**WORK ORDER:**
Entries follow. Give back exactly the lines starting at the one containing "Cal Grant C: Students" and ending at the one containing "Federal Work-Study (FWS)", and no other lines.

**Dataset entries:**
============================================================

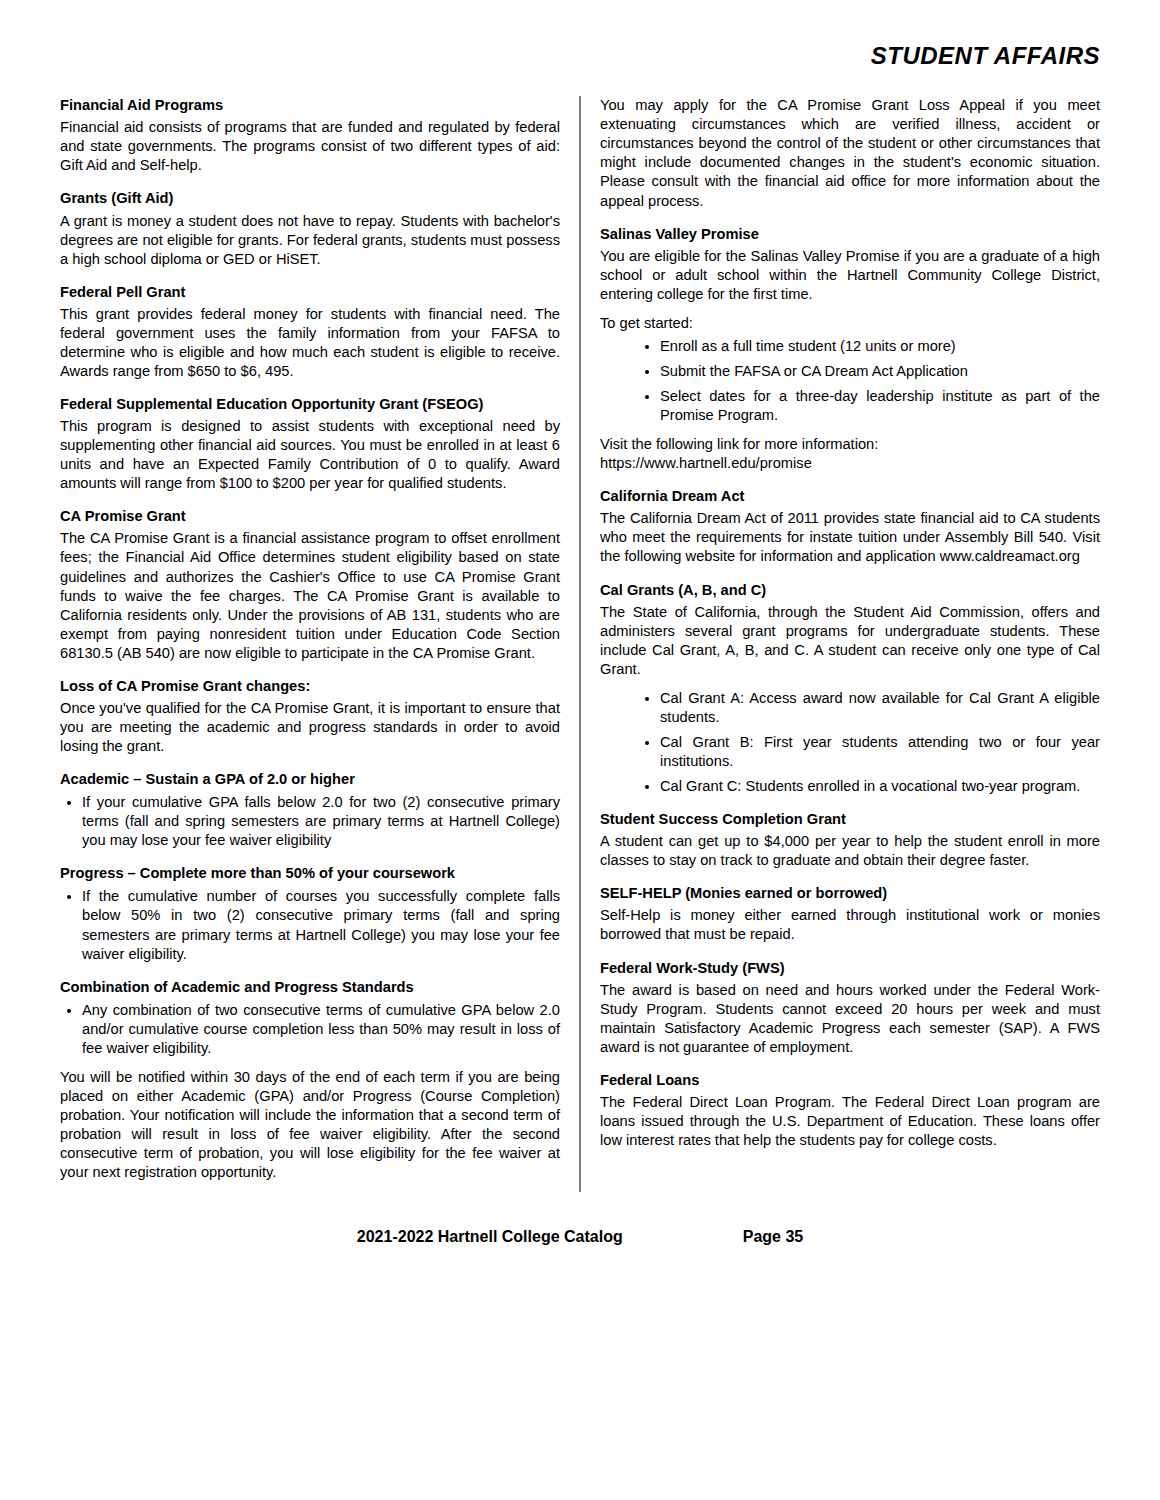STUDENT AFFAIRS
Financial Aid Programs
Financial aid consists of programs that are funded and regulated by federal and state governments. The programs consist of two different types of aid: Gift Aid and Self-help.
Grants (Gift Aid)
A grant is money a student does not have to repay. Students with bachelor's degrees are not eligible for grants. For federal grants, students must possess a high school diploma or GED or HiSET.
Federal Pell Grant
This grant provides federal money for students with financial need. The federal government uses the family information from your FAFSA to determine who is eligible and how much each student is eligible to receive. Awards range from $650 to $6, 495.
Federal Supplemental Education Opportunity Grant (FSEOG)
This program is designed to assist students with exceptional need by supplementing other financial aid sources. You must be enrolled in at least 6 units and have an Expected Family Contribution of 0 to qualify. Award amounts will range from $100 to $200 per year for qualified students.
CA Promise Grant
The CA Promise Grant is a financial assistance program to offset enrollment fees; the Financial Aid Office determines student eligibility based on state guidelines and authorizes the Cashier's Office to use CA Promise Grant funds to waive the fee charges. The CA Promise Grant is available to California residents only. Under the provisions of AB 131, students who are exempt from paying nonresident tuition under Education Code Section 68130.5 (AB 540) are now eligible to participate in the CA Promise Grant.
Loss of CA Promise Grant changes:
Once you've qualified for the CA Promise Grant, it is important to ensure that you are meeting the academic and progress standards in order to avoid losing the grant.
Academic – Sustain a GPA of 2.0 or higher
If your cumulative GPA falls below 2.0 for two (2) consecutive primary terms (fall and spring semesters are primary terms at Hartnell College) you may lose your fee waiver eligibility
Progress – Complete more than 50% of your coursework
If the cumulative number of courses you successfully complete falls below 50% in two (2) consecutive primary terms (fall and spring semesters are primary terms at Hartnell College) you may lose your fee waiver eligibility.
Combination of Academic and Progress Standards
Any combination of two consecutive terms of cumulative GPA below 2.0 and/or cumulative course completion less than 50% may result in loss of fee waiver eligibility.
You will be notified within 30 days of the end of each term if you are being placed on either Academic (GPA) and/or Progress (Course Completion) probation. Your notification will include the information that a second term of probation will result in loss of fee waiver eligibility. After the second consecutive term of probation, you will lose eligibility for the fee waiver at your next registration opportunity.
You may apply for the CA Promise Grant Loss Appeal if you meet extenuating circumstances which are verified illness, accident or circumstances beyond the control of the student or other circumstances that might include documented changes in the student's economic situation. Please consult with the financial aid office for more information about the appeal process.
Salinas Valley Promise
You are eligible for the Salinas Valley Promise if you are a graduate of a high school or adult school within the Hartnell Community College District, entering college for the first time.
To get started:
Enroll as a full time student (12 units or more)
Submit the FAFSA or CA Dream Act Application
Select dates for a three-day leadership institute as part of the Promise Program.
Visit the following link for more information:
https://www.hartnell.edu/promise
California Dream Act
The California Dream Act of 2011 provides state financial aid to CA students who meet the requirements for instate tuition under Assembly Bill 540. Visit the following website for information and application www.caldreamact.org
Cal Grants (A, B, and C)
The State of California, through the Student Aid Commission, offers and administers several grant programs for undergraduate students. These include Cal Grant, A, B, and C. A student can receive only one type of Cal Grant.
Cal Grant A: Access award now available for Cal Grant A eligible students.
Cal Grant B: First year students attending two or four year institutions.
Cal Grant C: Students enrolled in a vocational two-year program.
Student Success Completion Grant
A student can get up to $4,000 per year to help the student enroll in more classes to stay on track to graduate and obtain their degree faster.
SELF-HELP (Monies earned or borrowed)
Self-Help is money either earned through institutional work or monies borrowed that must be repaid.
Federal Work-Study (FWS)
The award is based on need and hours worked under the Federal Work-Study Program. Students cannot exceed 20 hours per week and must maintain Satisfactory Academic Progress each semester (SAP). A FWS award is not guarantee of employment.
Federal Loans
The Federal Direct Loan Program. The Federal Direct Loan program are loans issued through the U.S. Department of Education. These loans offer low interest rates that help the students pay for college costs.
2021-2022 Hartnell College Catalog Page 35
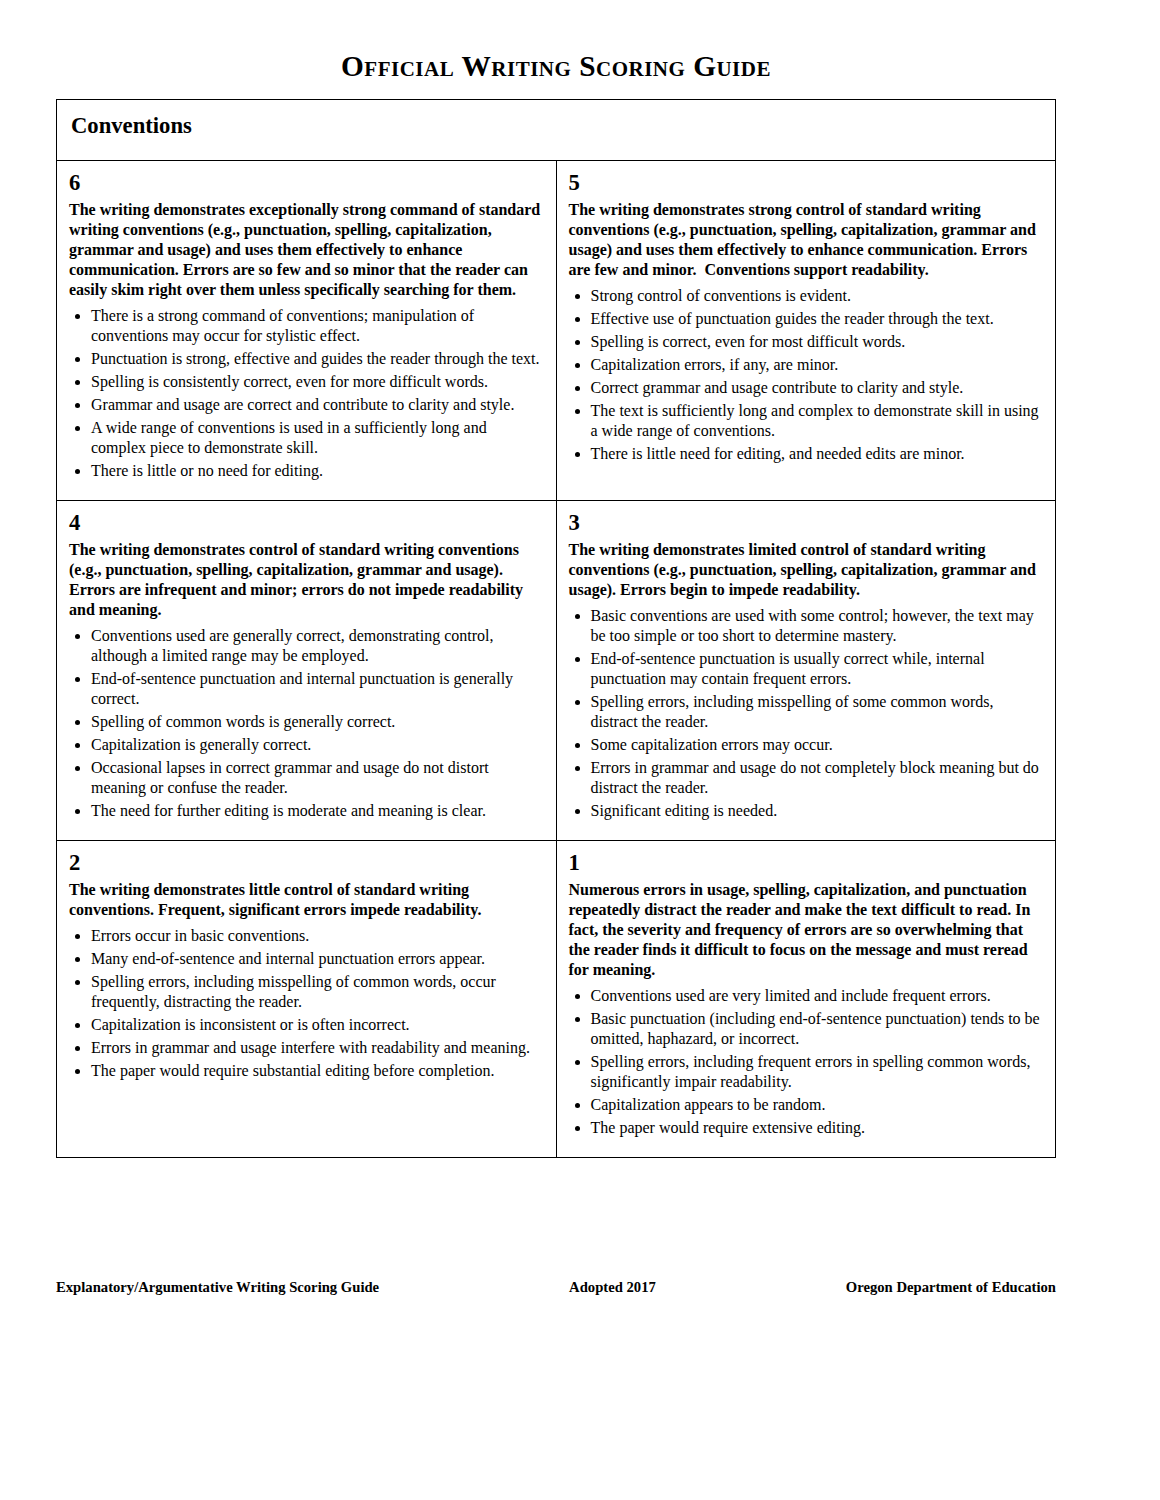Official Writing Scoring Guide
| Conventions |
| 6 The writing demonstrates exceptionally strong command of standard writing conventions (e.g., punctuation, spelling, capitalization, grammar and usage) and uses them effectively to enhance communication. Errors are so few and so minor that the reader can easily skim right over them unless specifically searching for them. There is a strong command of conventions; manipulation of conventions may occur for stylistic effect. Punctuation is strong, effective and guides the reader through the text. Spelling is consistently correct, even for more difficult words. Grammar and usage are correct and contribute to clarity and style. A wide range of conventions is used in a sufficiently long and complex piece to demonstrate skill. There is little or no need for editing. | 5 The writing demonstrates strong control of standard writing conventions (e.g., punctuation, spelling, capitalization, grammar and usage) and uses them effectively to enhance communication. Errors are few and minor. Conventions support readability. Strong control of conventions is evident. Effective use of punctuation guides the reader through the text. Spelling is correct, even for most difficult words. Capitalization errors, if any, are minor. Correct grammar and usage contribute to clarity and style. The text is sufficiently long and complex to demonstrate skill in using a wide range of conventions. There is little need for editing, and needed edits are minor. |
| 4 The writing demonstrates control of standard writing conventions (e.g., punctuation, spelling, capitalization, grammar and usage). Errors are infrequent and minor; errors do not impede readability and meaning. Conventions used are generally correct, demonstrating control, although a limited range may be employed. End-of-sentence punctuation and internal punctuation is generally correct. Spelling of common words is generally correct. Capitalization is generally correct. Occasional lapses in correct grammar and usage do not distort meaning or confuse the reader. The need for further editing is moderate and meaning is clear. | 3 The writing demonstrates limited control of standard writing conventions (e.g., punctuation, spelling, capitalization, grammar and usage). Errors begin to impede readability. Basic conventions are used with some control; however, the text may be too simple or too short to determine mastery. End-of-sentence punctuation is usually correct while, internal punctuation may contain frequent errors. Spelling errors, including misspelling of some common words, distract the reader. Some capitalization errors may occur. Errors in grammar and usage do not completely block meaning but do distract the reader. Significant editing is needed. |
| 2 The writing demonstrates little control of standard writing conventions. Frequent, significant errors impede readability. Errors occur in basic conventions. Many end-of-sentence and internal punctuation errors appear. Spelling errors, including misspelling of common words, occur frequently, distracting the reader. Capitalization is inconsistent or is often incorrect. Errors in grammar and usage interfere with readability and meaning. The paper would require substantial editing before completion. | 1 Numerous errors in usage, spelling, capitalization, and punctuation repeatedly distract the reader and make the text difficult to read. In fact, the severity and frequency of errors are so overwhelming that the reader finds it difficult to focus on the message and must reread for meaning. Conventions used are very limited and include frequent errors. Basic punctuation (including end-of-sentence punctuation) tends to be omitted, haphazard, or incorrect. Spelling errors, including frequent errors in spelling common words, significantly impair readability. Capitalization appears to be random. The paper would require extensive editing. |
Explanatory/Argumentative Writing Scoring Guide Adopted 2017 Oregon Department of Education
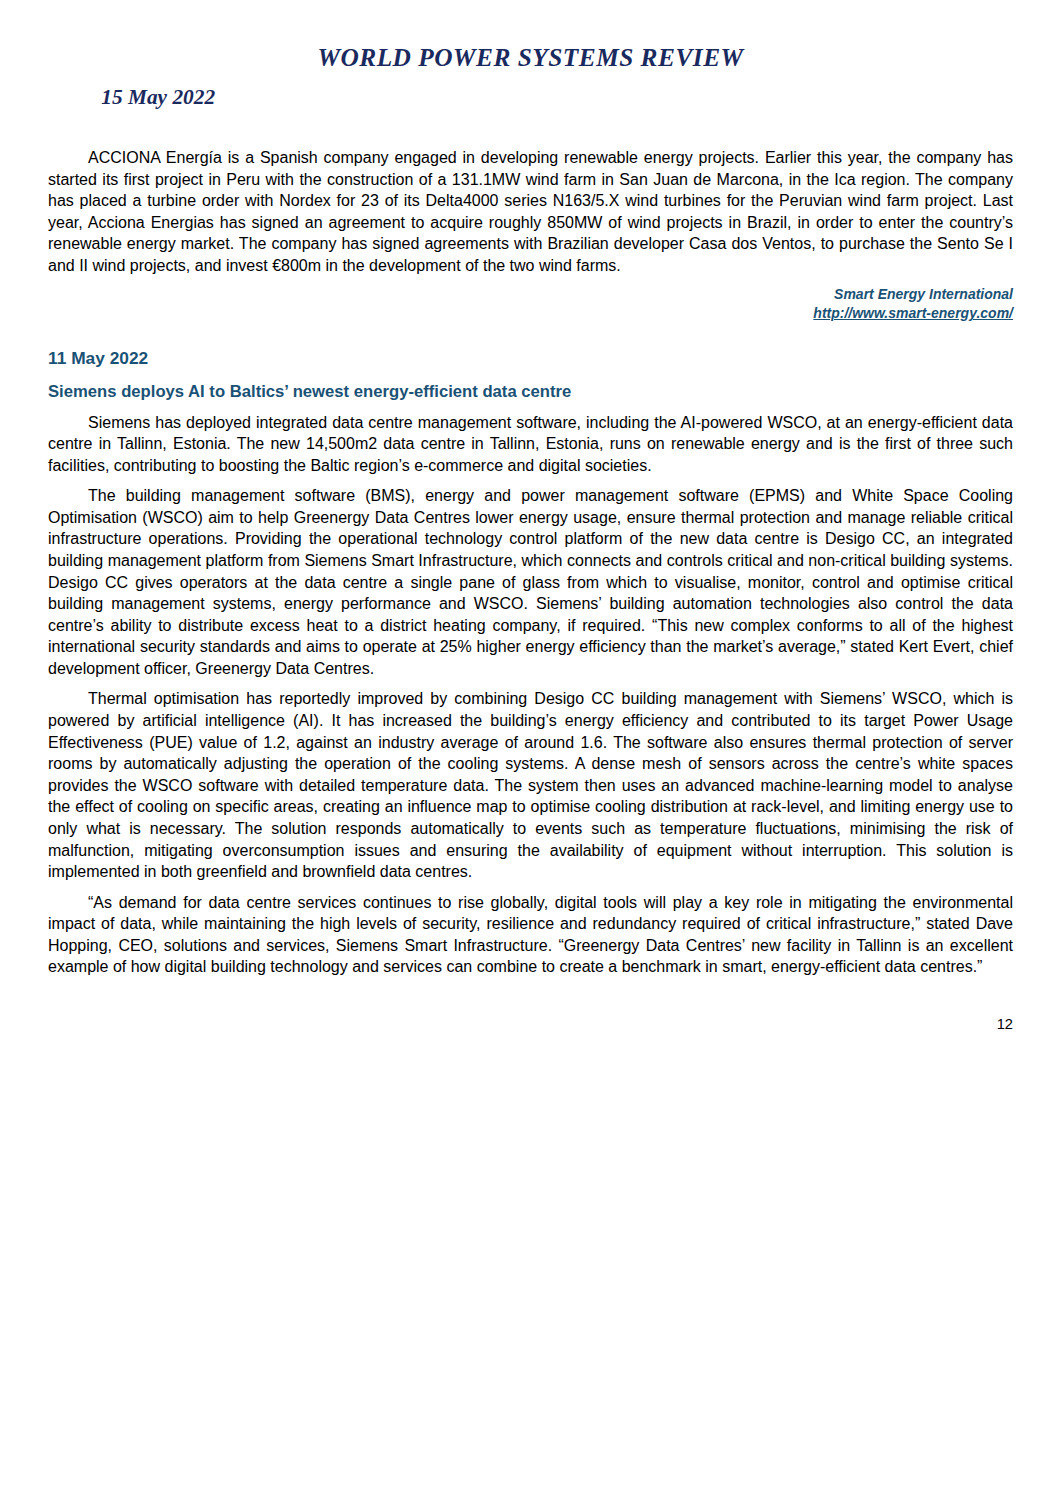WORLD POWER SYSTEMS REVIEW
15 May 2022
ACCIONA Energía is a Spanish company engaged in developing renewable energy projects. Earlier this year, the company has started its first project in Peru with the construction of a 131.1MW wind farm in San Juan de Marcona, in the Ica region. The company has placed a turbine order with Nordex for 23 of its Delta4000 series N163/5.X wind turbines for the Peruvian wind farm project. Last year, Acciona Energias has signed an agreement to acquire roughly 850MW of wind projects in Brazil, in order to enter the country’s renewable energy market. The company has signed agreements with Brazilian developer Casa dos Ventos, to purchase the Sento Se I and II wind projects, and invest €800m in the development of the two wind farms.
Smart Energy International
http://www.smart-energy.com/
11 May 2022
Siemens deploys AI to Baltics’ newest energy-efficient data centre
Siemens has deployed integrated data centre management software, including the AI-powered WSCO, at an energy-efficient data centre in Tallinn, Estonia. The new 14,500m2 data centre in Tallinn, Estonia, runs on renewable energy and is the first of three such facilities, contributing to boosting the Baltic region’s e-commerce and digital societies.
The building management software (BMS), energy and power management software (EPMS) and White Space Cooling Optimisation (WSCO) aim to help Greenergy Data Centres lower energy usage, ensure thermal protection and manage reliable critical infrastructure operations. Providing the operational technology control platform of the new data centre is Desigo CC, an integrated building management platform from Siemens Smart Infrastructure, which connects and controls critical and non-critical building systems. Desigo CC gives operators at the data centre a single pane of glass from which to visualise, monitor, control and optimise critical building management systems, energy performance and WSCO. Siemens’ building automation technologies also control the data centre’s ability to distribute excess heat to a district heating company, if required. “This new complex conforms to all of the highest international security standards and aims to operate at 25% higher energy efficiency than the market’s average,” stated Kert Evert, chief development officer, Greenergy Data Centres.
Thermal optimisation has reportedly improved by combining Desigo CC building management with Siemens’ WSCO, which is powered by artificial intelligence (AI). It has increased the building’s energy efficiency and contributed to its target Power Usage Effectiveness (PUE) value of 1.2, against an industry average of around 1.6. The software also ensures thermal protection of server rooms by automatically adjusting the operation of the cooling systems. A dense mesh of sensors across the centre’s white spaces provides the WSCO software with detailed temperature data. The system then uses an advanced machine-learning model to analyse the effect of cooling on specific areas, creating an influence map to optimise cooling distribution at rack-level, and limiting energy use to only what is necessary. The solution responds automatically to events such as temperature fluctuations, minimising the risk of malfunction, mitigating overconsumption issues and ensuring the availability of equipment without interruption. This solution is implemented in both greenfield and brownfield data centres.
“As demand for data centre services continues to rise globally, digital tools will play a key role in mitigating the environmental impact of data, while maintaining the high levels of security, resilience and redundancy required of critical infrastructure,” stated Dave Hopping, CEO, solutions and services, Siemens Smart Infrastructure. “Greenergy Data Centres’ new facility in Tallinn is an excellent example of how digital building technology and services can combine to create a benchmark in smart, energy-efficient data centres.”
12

============================================================

**ANSWER BELOW:**
Cal Grant C: Students enrolled in a vocational two-year program.
Student Success Completion Grant
A student can get up to $4,000 per year to help the student enroll in more classes to stay on track to graduate and obtain their degree faster.
SELF-HELP (Monies earned or borrowed)
Self-Help is money either earned through institutional work or monies borrowed that must be repaid.
Federal Work-Study (FWS)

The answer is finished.